The Securities and Exchange Board of India (SEBI) has revised its framework for dealing with technical glitches at stock brokerage firms, giving major relief to small brokers. Under the new rules, the technical glitch framework will now apply only to brokers who have more than 10,000 registered clients. This change effectively removes nearly 60 per cent of brokers from strict reporting and penalty requirements related to technology failures.
SEBI said the move is aimed at reducing the compliance burden on smaller market intermediaries while ensuring that systemically important brokers continue to maintain strong technology safeguards. Smaller brokers had raised concerns that the earlier rules treated all firms alike, regardless of size, scale, or technological capacity.
As per the revised framework, not all technology-related issues will be treated as “technical glitches.” Problems that do not impact actual trading, such as back-office disruptions, issues caused by third-party vendors, or minor interface errors, will no longer attract regulatory action. SEBI clarified that only glitches affecting order placement, execution, or critical trading systems will come under the framework.
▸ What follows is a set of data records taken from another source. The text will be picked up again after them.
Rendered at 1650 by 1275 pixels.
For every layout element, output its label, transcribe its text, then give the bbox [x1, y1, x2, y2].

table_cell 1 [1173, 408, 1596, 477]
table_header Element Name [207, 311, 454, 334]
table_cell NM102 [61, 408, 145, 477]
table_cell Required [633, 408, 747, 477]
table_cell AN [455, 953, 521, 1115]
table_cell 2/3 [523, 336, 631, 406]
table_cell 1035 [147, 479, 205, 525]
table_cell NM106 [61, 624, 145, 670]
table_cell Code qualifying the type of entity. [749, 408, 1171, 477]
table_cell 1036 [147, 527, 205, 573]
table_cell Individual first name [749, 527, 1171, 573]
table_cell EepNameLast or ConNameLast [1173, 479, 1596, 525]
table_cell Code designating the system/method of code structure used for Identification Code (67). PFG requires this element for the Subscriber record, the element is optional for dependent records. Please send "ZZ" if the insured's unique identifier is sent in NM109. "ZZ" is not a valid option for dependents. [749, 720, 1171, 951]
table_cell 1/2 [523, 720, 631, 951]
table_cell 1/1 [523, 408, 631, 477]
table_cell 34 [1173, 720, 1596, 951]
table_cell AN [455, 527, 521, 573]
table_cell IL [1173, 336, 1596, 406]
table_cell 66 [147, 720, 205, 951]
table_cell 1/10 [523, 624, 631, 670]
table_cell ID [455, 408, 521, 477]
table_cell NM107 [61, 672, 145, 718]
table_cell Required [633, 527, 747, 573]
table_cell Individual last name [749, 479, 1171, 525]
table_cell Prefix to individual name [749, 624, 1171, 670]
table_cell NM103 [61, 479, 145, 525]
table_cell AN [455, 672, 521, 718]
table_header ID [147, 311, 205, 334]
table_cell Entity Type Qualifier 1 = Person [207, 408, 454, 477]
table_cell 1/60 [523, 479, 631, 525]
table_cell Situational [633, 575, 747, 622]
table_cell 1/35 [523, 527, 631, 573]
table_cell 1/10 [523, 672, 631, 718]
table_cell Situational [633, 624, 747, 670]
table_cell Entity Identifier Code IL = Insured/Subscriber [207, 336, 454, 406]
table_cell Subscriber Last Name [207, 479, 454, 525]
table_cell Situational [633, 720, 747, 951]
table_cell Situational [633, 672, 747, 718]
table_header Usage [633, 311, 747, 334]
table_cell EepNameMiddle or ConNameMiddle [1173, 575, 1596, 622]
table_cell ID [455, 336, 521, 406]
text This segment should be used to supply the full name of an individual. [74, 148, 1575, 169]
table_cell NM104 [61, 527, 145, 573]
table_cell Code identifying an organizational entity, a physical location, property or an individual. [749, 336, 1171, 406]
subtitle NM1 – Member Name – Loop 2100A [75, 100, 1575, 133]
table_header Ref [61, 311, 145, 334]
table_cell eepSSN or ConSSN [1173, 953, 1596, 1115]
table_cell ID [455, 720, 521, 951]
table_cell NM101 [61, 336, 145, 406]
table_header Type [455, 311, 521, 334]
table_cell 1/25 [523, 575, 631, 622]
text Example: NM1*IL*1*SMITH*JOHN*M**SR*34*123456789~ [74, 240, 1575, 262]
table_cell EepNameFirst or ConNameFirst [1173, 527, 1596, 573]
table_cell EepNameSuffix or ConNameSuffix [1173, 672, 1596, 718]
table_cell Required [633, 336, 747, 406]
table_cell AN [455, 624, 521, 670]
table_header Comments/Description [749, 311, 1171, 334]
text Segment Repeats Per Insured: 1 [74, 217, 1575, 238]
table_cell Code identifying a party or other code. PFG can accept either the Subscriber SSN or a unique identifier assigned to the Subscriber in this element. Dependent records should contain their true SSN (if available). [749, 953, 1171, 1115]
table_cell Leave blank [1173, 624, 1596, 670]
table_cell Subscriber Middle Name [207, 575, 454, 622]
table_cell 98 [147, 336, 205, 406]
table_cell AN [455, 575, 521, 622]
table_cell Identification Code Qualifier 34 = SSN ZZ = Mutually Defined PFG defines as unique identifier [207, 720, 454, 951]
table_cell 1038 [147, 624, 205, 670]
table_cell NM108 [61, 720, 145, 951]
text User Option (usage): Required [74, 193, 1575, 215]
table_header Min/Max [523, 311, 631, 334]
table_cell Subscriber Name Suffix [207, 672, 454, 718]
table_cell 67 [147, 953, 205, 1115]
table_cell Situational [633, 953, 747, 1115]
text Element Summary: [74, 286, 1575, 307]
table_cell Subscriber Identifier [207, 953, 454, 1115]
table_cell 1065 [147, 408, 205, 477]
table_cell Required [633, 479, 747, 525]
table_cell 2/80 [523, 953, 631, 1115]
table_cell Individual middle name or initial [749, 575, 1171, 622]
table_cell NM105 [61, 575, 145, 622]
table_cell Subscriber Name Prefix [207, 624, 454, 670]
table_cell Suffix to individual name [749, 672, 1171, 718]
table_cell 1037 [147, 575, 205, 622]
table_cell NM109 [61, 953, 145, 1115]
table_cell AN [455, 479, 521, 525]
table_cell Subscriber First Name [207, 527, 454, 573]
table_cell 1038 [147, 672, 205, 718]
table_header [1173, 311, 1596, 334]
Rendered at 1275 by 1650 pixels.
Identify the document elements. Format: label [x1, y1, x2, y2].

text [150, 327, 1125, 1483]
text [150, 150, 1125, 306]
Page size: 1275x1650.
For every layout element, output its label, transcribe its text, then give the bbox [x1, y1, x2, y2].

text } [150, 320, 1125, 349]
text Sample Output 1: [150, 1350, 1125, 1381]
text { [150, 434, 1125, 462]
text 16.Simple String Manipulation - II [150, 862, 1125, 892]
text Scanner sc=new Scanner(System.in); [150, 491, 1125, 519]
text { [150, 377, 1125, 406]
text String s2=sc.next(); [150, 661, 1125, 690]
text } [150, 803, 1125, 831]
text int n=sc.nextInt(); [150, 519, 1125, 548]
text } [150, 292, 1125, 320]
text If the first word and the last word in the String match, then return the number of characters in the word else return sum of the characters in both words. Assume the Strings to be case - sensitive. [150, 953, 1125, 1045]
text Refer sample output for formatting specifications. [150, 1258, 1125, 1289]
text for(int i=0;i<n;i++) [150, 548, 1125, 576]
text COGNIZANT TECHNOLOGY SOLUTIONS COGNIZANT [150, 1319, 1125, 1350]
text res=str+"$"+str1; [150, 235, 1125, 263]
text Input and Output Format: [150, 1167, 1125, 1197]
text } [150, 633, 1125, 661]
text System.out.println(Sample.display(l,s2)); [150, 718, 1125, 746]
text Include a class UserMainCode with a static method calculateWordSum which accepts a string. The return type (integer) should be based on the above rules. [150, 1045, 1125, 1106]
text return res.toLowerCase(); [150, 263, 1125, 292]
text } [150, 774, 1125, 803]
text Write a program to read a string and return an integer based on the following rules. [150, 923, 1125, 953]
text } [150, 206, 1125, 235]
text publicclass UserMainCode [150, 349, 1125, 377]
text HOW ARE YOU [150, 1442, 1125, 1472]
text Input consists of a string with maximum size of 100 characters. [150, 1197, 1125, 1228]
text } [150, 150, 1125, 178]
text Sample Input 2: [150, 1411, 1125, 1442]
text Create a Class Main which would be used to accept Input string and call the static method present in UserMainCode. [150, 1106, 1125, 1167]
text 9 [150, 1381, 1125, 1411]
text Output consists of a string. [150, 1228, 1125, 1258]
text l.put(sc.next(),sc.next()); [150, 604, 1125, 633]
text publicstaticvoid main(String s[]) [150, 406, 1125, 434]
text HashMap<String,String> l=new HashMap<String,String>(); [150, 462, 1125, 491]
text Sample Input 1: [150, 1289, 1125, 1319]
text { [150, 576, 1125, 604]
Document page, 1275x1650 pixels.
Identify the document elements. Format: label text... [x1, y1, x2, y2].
The regulator has also relaxed reporting timelines. Brokers will now get up to two hours to report a technical glitch, compared with the earlier one-hour limit. Reporting will also become simpler, with brokers required to use a common reporting platform instead of multiple exchange-specific systems. Brokers must inform stock exchanges as well as their clients within the stipulated time if a serious disruption occurs.
In addition, SEBI has rationalised several technology-related requirements, including capacity planning and disaster recovery drills. These obligations will now be proportionate to the size and client base of the brokerage. Financial penalties for glitches will also be assessed after considering exemptions and the nature of the disruption.
Market participants have welcomed the move, saying it strikes a better balance between market stability and ease of doing business. The revised framework comes into effect immediately and reflects SEBI’s effort to adopt a more practical and risk-based regulatory approach.